Investing.com -- Tariffs will remain a key element of U.S. trade negotiations, serving as leverage in securing broader bilateral agreements, according to Bank of America analysts.
"We continue to see tariffs as a tool to extract concessions in comprehensive bilateral deals," BofA wrote, adding that this strategy does not preclude the actual imposition of tariffs.
BofA anticipates a "block-by-block approach" to trade, with varying policies toward different economic regions.
The firm does not expect permanent tariffs on Canada and Mexico but foresees a renegotiation of the U.S.-Mexico-Canada Agreement (USMCA) focused on "toughening rules of origin, screening of Chinese investments, and tightening of border control."
In contrast, they believe negotiations with the European Union will likely target "specific sectors (e.g. autos), energy, and defense spending."

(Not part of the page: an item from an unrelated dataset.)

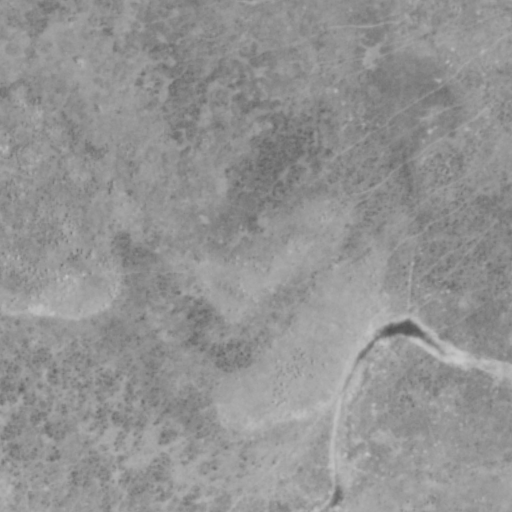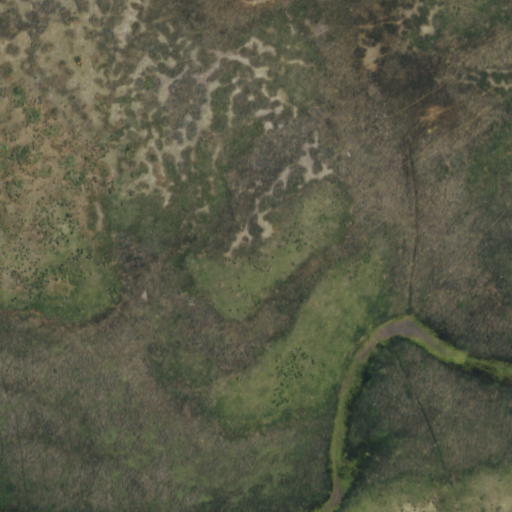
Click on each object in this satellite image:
crop: (256, 256)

Tariffs on China, however, are expected to remain a fixture of U.S. trade policy. "The objective continues to be geopolitical and economic decoupling," BofA noted, adding that while tariffs on China will likely be permanent, they may be lower than the 60% proposed during the campaign.
Other Asian economies, including India, Japan, Korea, and Vietnam, are also viewed as potential tariff targets.
Reciprocal tariffs are set to begin in April, rather than immediately, "opening room for negotiation, in line with our core views," according to BofA. Emerging economies such as India and Brazil are expected to be most affected, though Japan and the EU could also face pressure.
Despite the aggressive use of tariffs, BofA cautions that they will not resolve the U.S. current account deficit. "The current account deficit is a macroeconomic imbalance," the firm stated, emphasizing that addressing fiscal policy, rather than trade barriers, would be necessary to correct it.